“But things will start to get exciting before then.”
“Excitement is something I can do without. What do you mean?”
“Oh, it’ll be a lot of fun.”
“You’re doing it again, you son of a bitch.”
“You’re the geologist, Frank,” Mike said. “It’s easy enough to work out. It’s just –”
“Basic physics. Yeah. Well, you tell me if it’s going to put us in danger. Okay?”
“Oh, it won’t. Not yet, anyhow.”
We were already picking up regular moonquakes on the seismometre network. With a big point mass swinging back and forth through it, the Moon’s solid iron core was ringing like a bell. There were some odd subsidiary traces, too, smooshy echoes as if spaces were opening in the mantle – hard to believe, because pressure should have annealed any voids. I was pretty sure that Mike had a theory about these anomalies, too, but I kept quiet. After all, I was the geologist. I should have been able to work it out.

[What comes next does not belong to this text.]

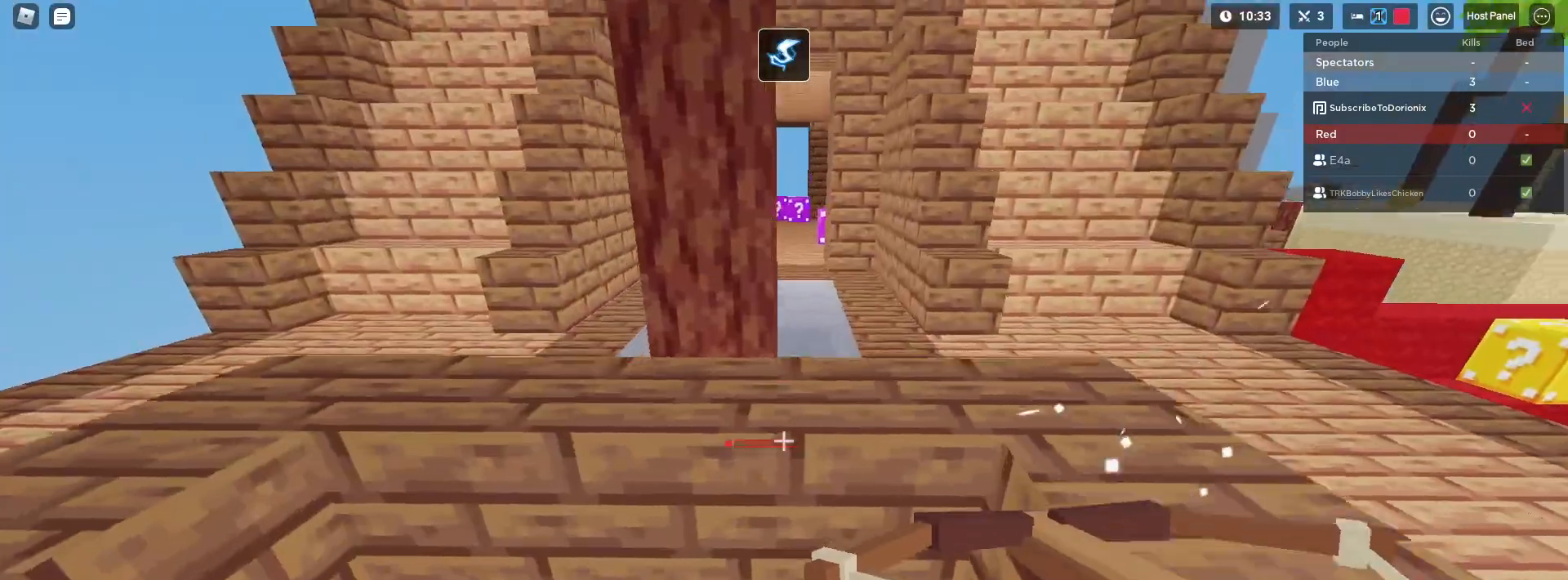
{"keys": ["shift", "w"], "mouse": [], "mouse_move": "still", "events": [[83, "a", "up"], [217, "mouse_right", "up"], [317, "shift", "up"], [417, "shift", "down"]]}
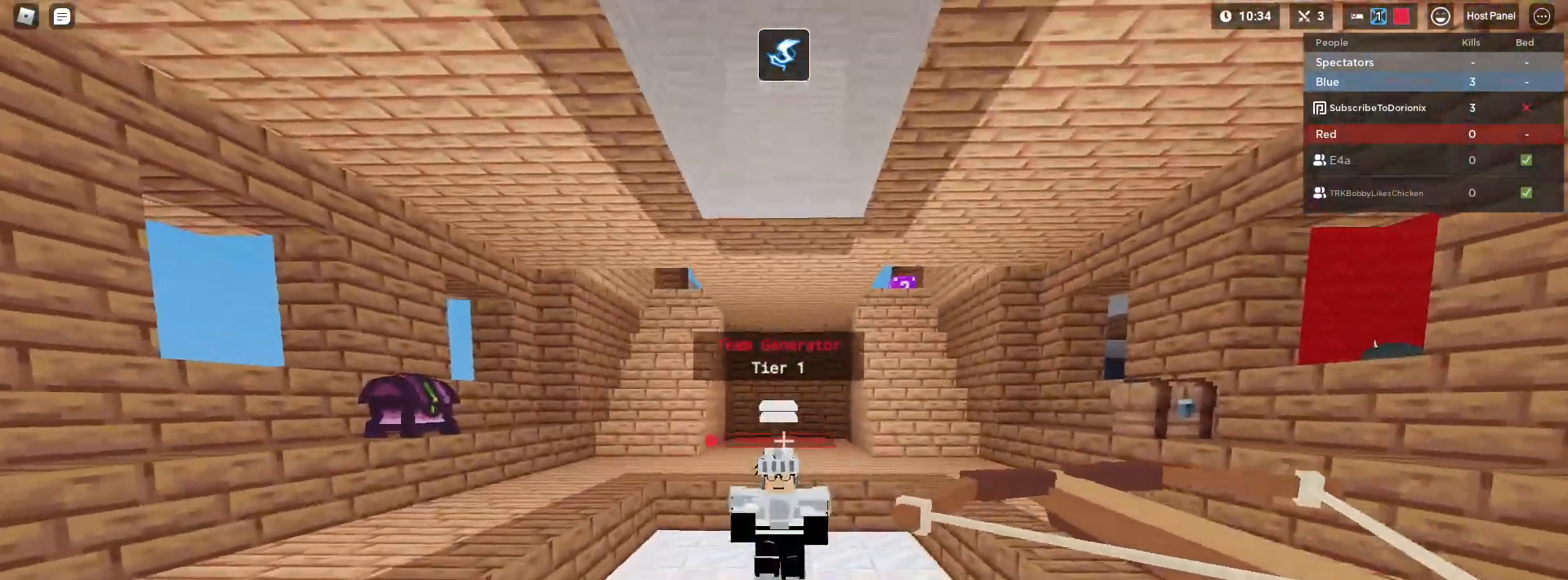
{"keys": ["shift"], "mouse": [], "mouse_move": "still", "events": [[50, "mouse_left", "down"], [50, "w", "up"], [150, "mouse_left", "up"], [183, "mouse_left", "down"], [283, "mouse_left", "up"], [383, "mouse_left", "down"], [467, "mouse_left", "up"]]}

Meanwhile, we toured west across the Mare Insularium, with its lava floods overlaid by ejecta from Copernicus, and on across the Oceanus Procellarum, dropping seismometers every two hundred kilometres. We made good time, speeding across rolling, lightly cratered landscape, detouring only for the largest wrinkle ridges, driving through the long day and the Earth-lit night into brilliant dawn, the sun slowly moving across the sky toward noon once more. The Moon had its own harsh yet serene beauty, shaped mainly by vulcanism and impacts. Without weather, erosion took place on geological timescales, but because almost every feature was more than three billion years old, gravity and ceaseless micrometeorite bombardment had smoothed or levelled every hill or crater ridge. With the sun at the right angle, it was like riding across an infinite plain gentled by a deep blanket of snow. We rested up twice at unmanned shelters, and had a two-day layover at a roving Swedish selenology station which had squatted down on the mare like a collection of tin cans. A week later, just after we had picked up fresh supplies from a rocket lofted from Clavius, we felt our first moonquake.
It was as if the rolligon had dropped over a kerb, but there was no kerb. I was in the driving chair; Mike was asleep in the hammock. I told the AI to stop, and looked out through the canopy at the 180-degree panorama. The horizon was drawn closely all around. An ancient crater eroded by three billion years of micrometeorite bombardment dished it to the north and a few pockmarked boulders were sprinkled here and there, including a fractured block as big as a house. Something skittered in the corner of my eye – a little rock rolling down the gentle five degree slope we were climbing, ploughing a meandering track in the dust. It ran out quite a way. The rolligon swayed gently, from side to side. I found I was gripping the padded arms of the chair so tightly my knuckles had turned white. Behind me, Mike stirred in the hammock and sleepily asked what was up; at the same moment, I saw the gas plume.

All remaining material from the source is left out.